= BRANO DA LEGGERE =
____________________

Cogliere il conflitto cruciale tra la Realtà e l’Intelligenza Artificiale, ovvero un nodo del controllo del presente, nella trama di un thriller d’azione spettacolare e pop… Ecco la missione possibile/impossibile del cinema americano, anche stavolta premiato da incassi stratosferici in mezzo mondo e prossimo all’uscita sul mercato cinese con le sue decine di migliaia di sale cinematografiche. Se non è “egemonia culturale” questa, non sapremmo cos’altro mai lo è.
Del resto non è una novità, come ben sintetizzato da Wenders pur sempre innamorato della cultura a stelle e strisce. Lui come tre-quattro generazioni europee che durante il Novecento sono state politicamente antiamericane ancorché conquistate dall’immaginario collettivo made in Usa (lo annotò Umberto Eco in un’acuta analisi dei flussi culturali dal fascismo alla ribellione sessantottina).
Prendiamo un altro classico del cinema di massa ispirato dal celebre fumetto della Marvel Comics, “Spider-Man”, in particolare il secondo episodio dell’Uomo Ragno tratto e diretto da Sam Raimi nel 2004 con protagonista Tobey Maguire. Al contrario di quanto postulò Bertolt Brecht («Beato quel popolo che non ha bisogno di eroi»), davanti allo schermo siamo voraci di eroismi in grado di riscattare malinconie e meschinità della vita quotidiana e Hollywood è lì per quello: illusioni al prezzo di un biglietto. Ma la novità di “Spider-Man 2” stava negli aspetti chiaroscurali del supereroe mascherato, costretto a tessere la sua prodigiosa tela quasi controvoglia, lacerato fra una rasserenante normalità e i tradizionali poteri che a tratti lo piantano in asso. È un film in cui grattacieli di New York, trasfigurati nelle torri neogotiche di Gotham City, sono minacciati, lesionati o utilizzati come piattaforme per vertiginose cadute e duelli aerei, come in una fosca allusione alla realtà dell’11 settembre 2001.

____________________

= INSIEME DEI RECORD =
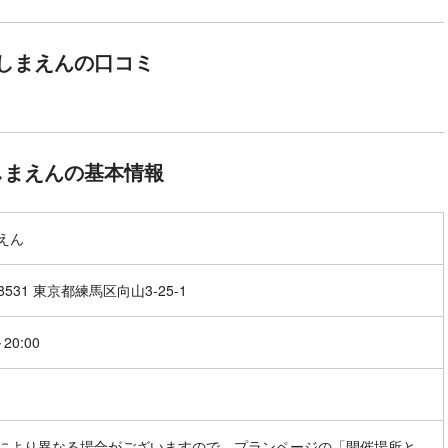
しまえんの口コミ
しまえんの基本情報
えん
-8531 東京都練馬区向山3-25-1
～20:00
により異なる場合がございますので、プランページの「開催場所と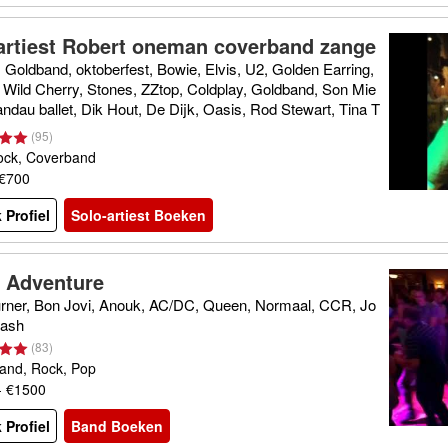
artiest Robert oneman coverband zange
Goldband, oktoberfest, Bowie, Elvis, U2, Golden Earring,
 Wild Cherry, Stones, ZZtop, Coldplay, Goldband, Son Mie
ndau ballet, Dik Hout, De Dijk, Oasis, Rod Stewart, Tina T
 Lady Gaga,
(
95
)
ock, Coverband
 €700
 Profiel
Solo-artiest Boeken
t Adventure
urner, Bon Jovi, Anouk, AC/DC, Queen, Normaal, CCR, Jo
Cash
(
83
)
and, Rock, Pop
- €1500
 Profiel
Band Boeken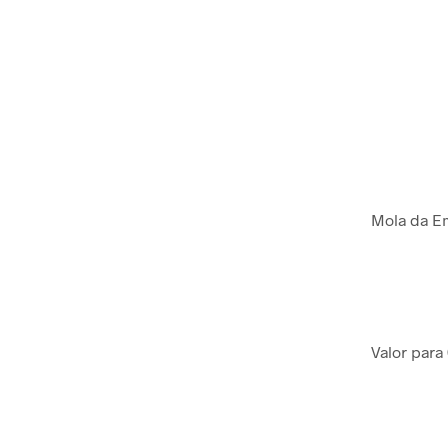
Mola da E
Valor para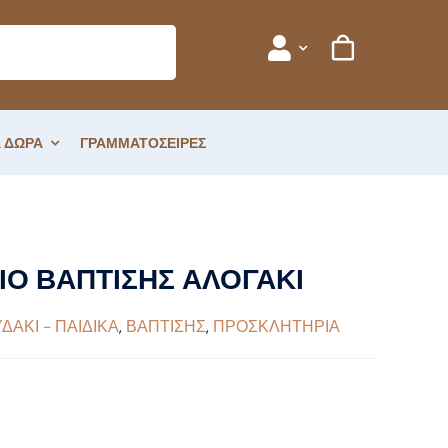
 ΔΩΡΑ
ΓΡΑΜΜΑΤΟΣΕΙΡΕΣ
Ο ΒΑΠΤΙΣΗΣ ΑΛΟΓΑΚΙ
ΔΑΚΙ - ΠΑΙΔΙΚΑ
,
ΒΑΠΤΙΣΗΣ
,
ΠΡΟΣΚΛΗΤΗΡΙΑ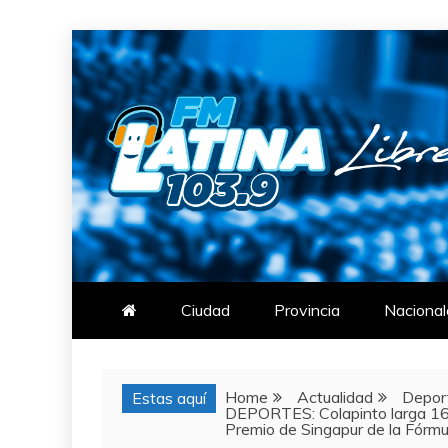
Skip
to
content
FM LATINA
NOTICIAS
Ciudad
Provincia
Nacional
Home
Actualidad
Depor
Estas aquí
DEPORTES: Colapinto larga 16°
Premio de Singapur de la Fórmu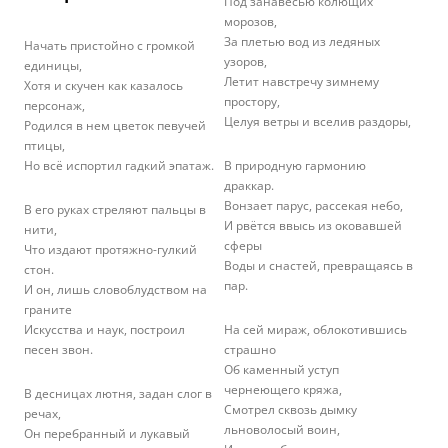
Под занавесью колющих
морозов,
За плетью вод из ледяных
Начать пристойно с громкой
узоров,
единицы,
Летит навстречу зимнему
Хотя и скучен как казалось
простору,
персонаж,
Целуя ветры и вселив раздоры,
Родился в нем цветок певучей
птицы,
Но всё испортил гадкий эпатаж.
В природную гармонию
драккар.
Вонзает парус, рассекая небо,
В его руках стреляют пальцы в
И рвётся ввысь из оковавшей
нити,
сферы
Что издают протяжно-гулкий
Воды и снастей, превращаясь в
стон.
пар.
И он, лишь словоблудством на
граните
Искусства и наук, построил
На сей мираж, облокотившись
песен звон.
страшно
Об каменный уступ
чернеющего кряжа,
В десницах лютня, задан слог в
Смотрел сквозь дымку
речах,
льноволосый воин,
Он перебранный и лукавый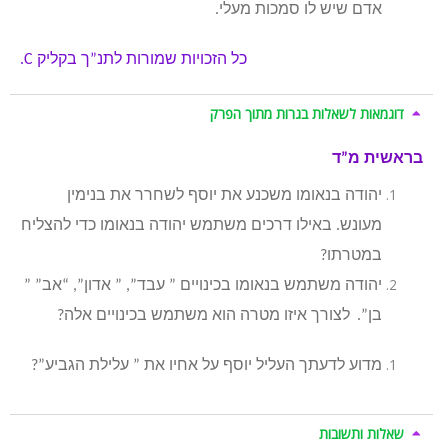
אדם שיש לו סמכות מעלי.
כל הזכויות שמורות לתנ”ך בקליק
C.
דוגמאות לשאלות בגרות מתוך הפרק
בראשית מ”ד
יהודה בנאומו משכנע את יוסף לשחרר את בנימין
מעונש. באילו דרכים משתמש יהודה בנאומו כדי להצליח
במטרתו?
יהודה משתמש בנאומו בכינויים ” עבד”, ” אדון”, “אב” ”
בן”.
לצורך איזו מטרה הוא משתמש בכינויים אלה?
מדוע לדעתך העליל יוסף על אחיו את ” עלילת הגביע”?
שאלות ותשובות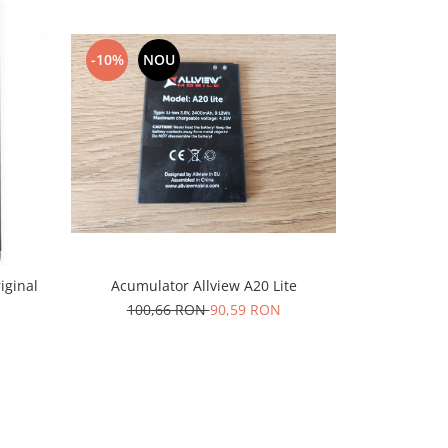
-10%
NOU
-10%
N
Acumulator Allview A20 Lite
iginal
Acumulat
100,66 RON
90,59 RON
50,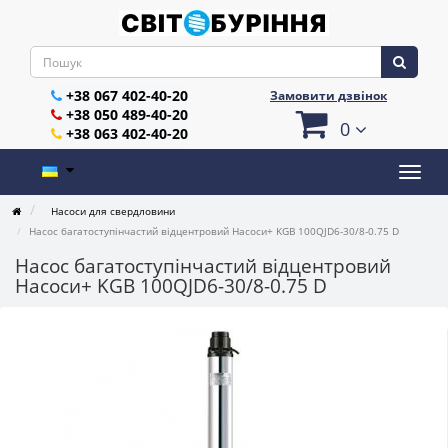
+38 067 402-40-20
Замовити дзвінок
+38 050 489-40-20
0
+38 063 402-40-20
Насоси для свердловини
Насос багатоступінчастий відцентровий Насоси+ KGB 100QJD6-30/8-0.75 D
Насос багатоступінчастий відцентровий
Насоси+ KGB 100QJD6-30/8-0.75 D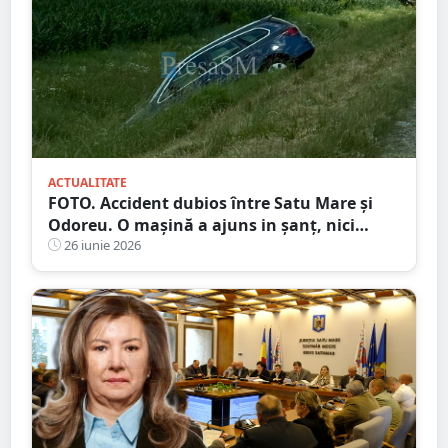
ACTUALITATE
FOTO. Accident dubios între Satu Mare și
Odoreu. O mașină a ajuns in șanț, nici
urmă de sofer
26 iunie 2026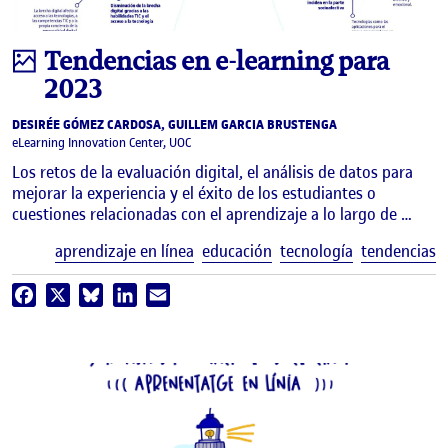
Infografía
Tendencias en e-learning para
2023
DESIRÉE GÓMEZ CARDOSA, GUILLEM GARCIA BRUSTENGA
eLearning Innovation Center, UOC
Los retos de la evaluación digital, el análisis de datos para
mejorar la experiencia y el éxito de los estudiantes o
cuestiones relacionadas con el aprendizaje a lo largo de …
E
aprendizaje en línea
educación
tecnología
tendencias
Facebook
X
Bluesky
LinkedIn
Email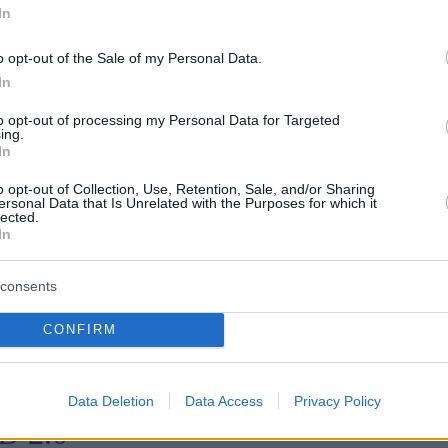
In
o opt-out of the Sale of my Personal Data.
In
to opt-out of processing my Personal Data for Targeted
ing.
In
o opt-out of Collection, Use, Retention, Sale, and/or Sharing
ersonal Data that Is Unrelated with the Purposes for which it
lected.
In
consents
egedűs, ha parlato dell’hantavirus mortale. Foto:
t Hegedüs
CONFIRM
ha detto, aggiungendo che le infezioni da hantavirus
egistrati da 2 a 16 casi all’anno.
Data Deletion
Data Access
Privacy Policy
D 2.0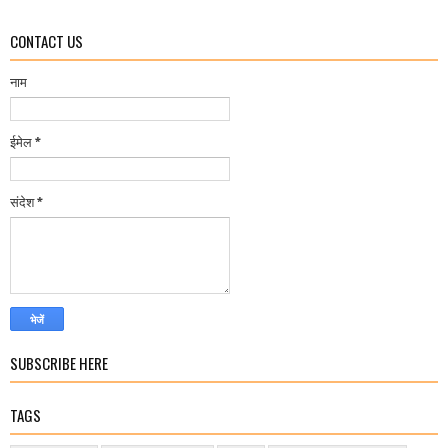
CONTACT US
नाम
ईमेल
*
संदेश
*
SUBSCRIBE HERE
TAGS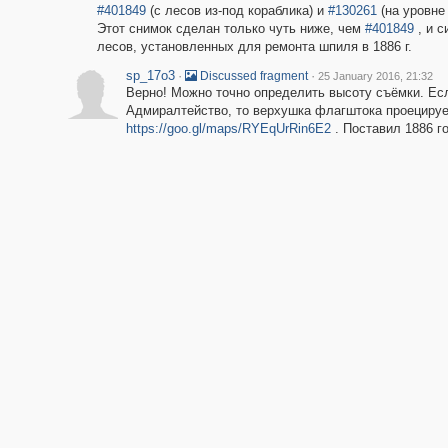
#401849
(с лесов из-под кораблика) и
#130261
(на уровне 
Этот снимок сделан только чуть ниже, чем
#401849
, и 
лесов, установленных для ремонта шпиля в 1886 г.
sp_17o3
·
·
Discussed fragment
25 January 2016, 21:32
Верно! Можно точно определить высоту съёмки. Ес
Адмиралтейство, то верхушка флагштока проецируе
https://goo.gl/maps/RYEqUrRin6E2
. Поставил 1886 го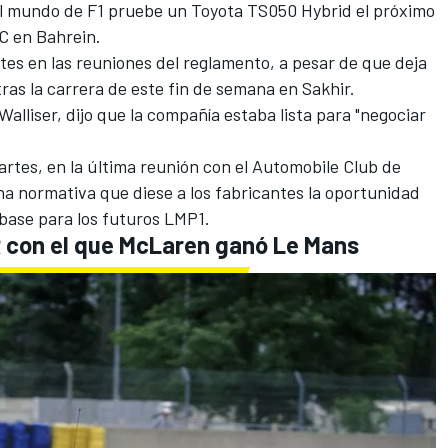
l mundo de F1 pruebe un Toyota TS050 Hybrid el próximo
EC en Bahrein.
ntes en las reuniones del reglamento, a pesar de que deja
tras la carrera de este fin de semana en Sakhir.
alliser, dijo que la compañía estaba lista para "negociar
rtes, en la última reunión con el Automobile Club de
 una normativa que diese a los fabricantes la oportunidad
base para los futuros LMP1.
R con el que McLaren ganó Le Mans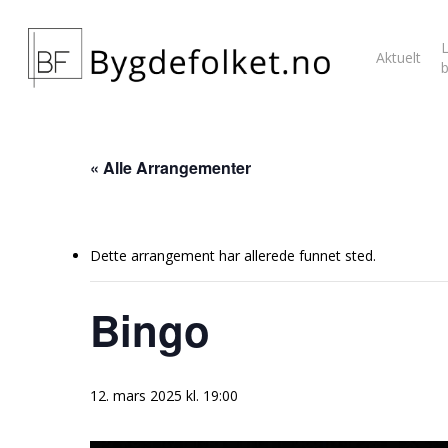
L
Aktuelt
« Alle Arrangementer
Dette arrangement har allerede funnet sted.
Bingo
12. mars 2025 kl. 19:00
Hit enter to search or ESC to close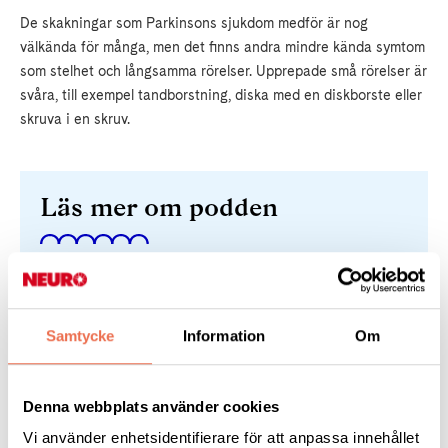
De skakningar som Parkinsons sjukdom medför är nog
välkända för många, men det finns andra mindre kända symtom
som stelhet och långsamma rörelser. Upprepade små rörelser är
svåra, till exempel tandborstning, diska med en diskborste eller
skruva i en skruv.
Läs mer om podden
Medicinvetarna
Samtycke
Information
Om
Denna webbplats använder cookies
Vi använder enhetsidentifierare för att anpassa innehållet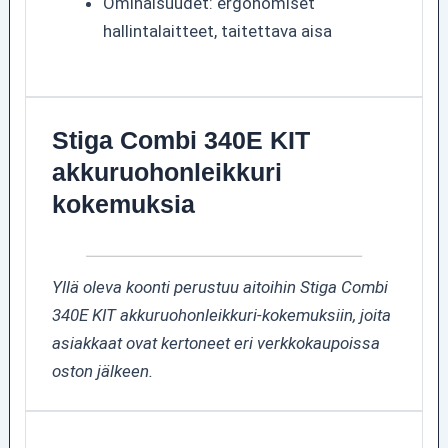
Ominaisuudet: ergonomiset
hallintalaitteet, taitettava aisa
Stiga Combi 340E KIT
akkuruohonleikkuri
kokemuksia
Yllä oleva koonti perustuu aitoihin Stiga Combi
340E KIT akkuruohonleikkuri-kokemuksiin, joita
asiakkaat ovat kertoneet eri verkkokaupoissa
oston jälkeen.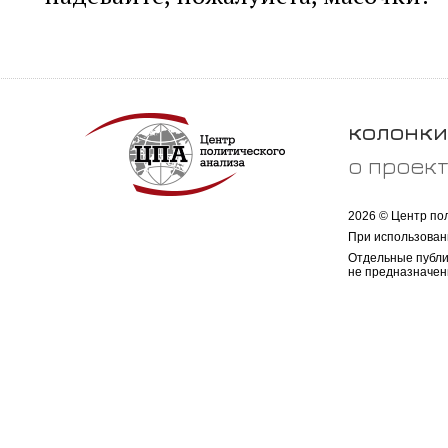
колонки
о проек
2026 © Центр по
При использован
Отдельные публи
не предназначен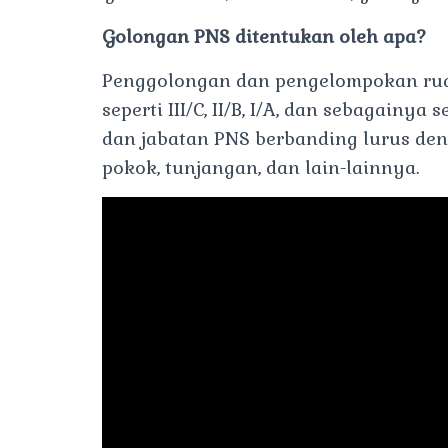
Golongan PNS ditentukan oleh apa?
Penggolongan dan pengelompokan rua
seperti III/C, II/B, I/A, dan sebagain
dan jabatan PNS berbanding lurus de
pokok, tunjangan, dan lain-lainnya.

____________________

= CONSEGNA A =
Rispondi a queste domande sul brano:
(i) Su quale mercato è prossima l'uscita del film?
(ii) Chi ha annotato l'attrazione degli europei antiamericani per l'immaginario made in Usa?
(iii) Quale attore è il protagonista del secondo episodio dell'Uomo Ragno?
= CONSEGNA B =
Stabilisci se ciascuna affermazione concorda con il brano. Rispondi sì o no e cita le parole del brano che lo dimostrano.
(i) Sam Raimi ha diretto il secondo episodio dell'Uomo Ragno.
(ii) Secondo la frase di Brecht, è beato il popolo che ha bisogno di eroi.
(iii) Il film sta per uscire sul mercato giapponese.
= CONSEGNA C =
Trascrivi fedelmente dal brano il passo che comincia con "Del resto non" e prosegue fino a "alla ribellione sessantottina).".
I record non servono per svolgere il lavoro.

= LA TUA SOLUZIONE A =
(i) Sul mercato cinese.
(ii) Umberto Eco.
(iii) Tobey Maguire.

= LA TUA SOLUZIONE B =
(i) Sì: "tratto e diretto da Sam Raimi nel 2004".
(ii) No: «Beato quel popolo che non ha bisogno di eroi».
(iii) No: "prossimo all’uscita sul mercato cinese".

= LA TUA SOLUZIONE C =
Del resto non è una novità, come ben sintetizzato da Wenders pur sempre innamorato della cultura a stelle e strisce. Lui come tre-quattro generazioni europee che durante il Novecento sono state politicamente antiamericane ancorché conquistate dall’immaginario collettivo made in Usa (lo annotò Umberto Eco in un’acuta analisi dei flussi culturali dal fascismo alla ribellione sessantottina).